#### To-do item:
Exact copy, no pictures: return all the data below as written.

Top of Material for the task

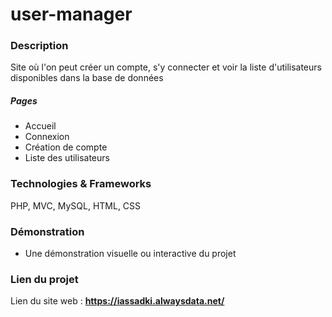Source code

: ﻿# user-manager

### Description
Site où l'on peut créer un compte, s'y connecter et voir la liste d'utilisateurs disponibles dans la base de données

##### Pages
- Accueil
- Connexion
- Création de compte
- Liste des utilisateurs

### Technologies & Frameworks
PHP, MVC, MySQL, HTML, CSS

<!-- ### **Conception du projet**

- Ce projet ne comprend pas de conception UML -->

### Démonstration
- Une démonstration visuelle ou interactive du projet

### Lien du projet
Lien du site web : **https://iassadki.alwaysdata.net/**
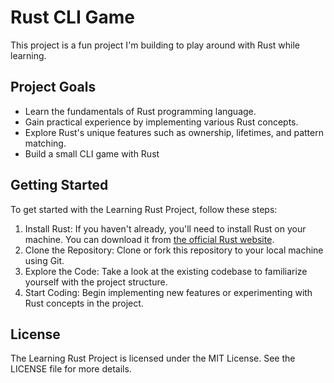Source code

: # Rust CLI Game

This project is a fun project I'm building to play around with Rust while learning.

## Project Goals
- Learn the fundamentals of Rust programming language.
- Gain practical experience by implementing various Rust concepts.
- Explore Rust's unique features such as ownership, lifetimes, and pattern matching.
- Build a small CLI game with Rust

## Getting Started
To get started with the Learning Rust Project, follow these steps:
1. Install Rust: If you haven't already, you'll need to install Rust on your machine. You can download it from [the official Rust website](https://www.rust-lang.org/tools/install).
2. Clone the Repository: Clone or fork this repository to your local machine using Git.
3. Explore the Code: Take a look at the existing codebase to familiarize yourself with the project structure.
4. Start Coding: Begin implementing new features or experimenting with Rust concepts in the project.

## License
The Learning Rust Project is licensed under the MIT License. See the LICENSE file for more details.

Bottom of Material for the task

#### Task solution:
Source code

: ﻿# user-manager

### Description
Site où l'on peut créer un compte, s'y connecter et voir la liste d'utilisateurs disponibles dans la base de données

##### Pages
- Accueil
- Connexion
- Création de compte
- Liste des utilisateurs

### Technologies & Frameworks
PHP, MVC, MySQL, HTML, CSS

<!-- ### **Conception du projet**

- Ce projet ne comprend pas de conception UML -->

### Démonstration
- Une démonstration visuelle ou interactive du projet

### Lien du projet
Lien du site web : **https://iassadki.alwaysdata.net/**
Source code

: # Rust CLI Game

This project is a fun project I'm building to play around with Rust while learning.

## Project Goals
- Learn the fundamentals of Rust programming language.
- Gain practical experience by implementing various Rust concepts.
- Explore Rust's unique features such as ownership, lifetimes, and pattern matching.
- Build a small CLI game with Rust

## Getting Started
To get started with the Learning Rust Project, follow these steps:
1. Install Rust: If you haven't already, you'll need to install Rust on your machine. You can download it from [the official Rust website](https://www.rust-lang.org/tools/install).
2. Clone the Repository: Clone or fork this repository to your local machine using Git.
3. Explore the Code: Take a look at the existing codebase to familiarize yourself with the project structure.
4. Start Coding: Begin implementing new features or experimenting with Rust concepts in the project.

## License
The Learning Rust Project is licensed under the MIT License. See the LICENSE file for more details.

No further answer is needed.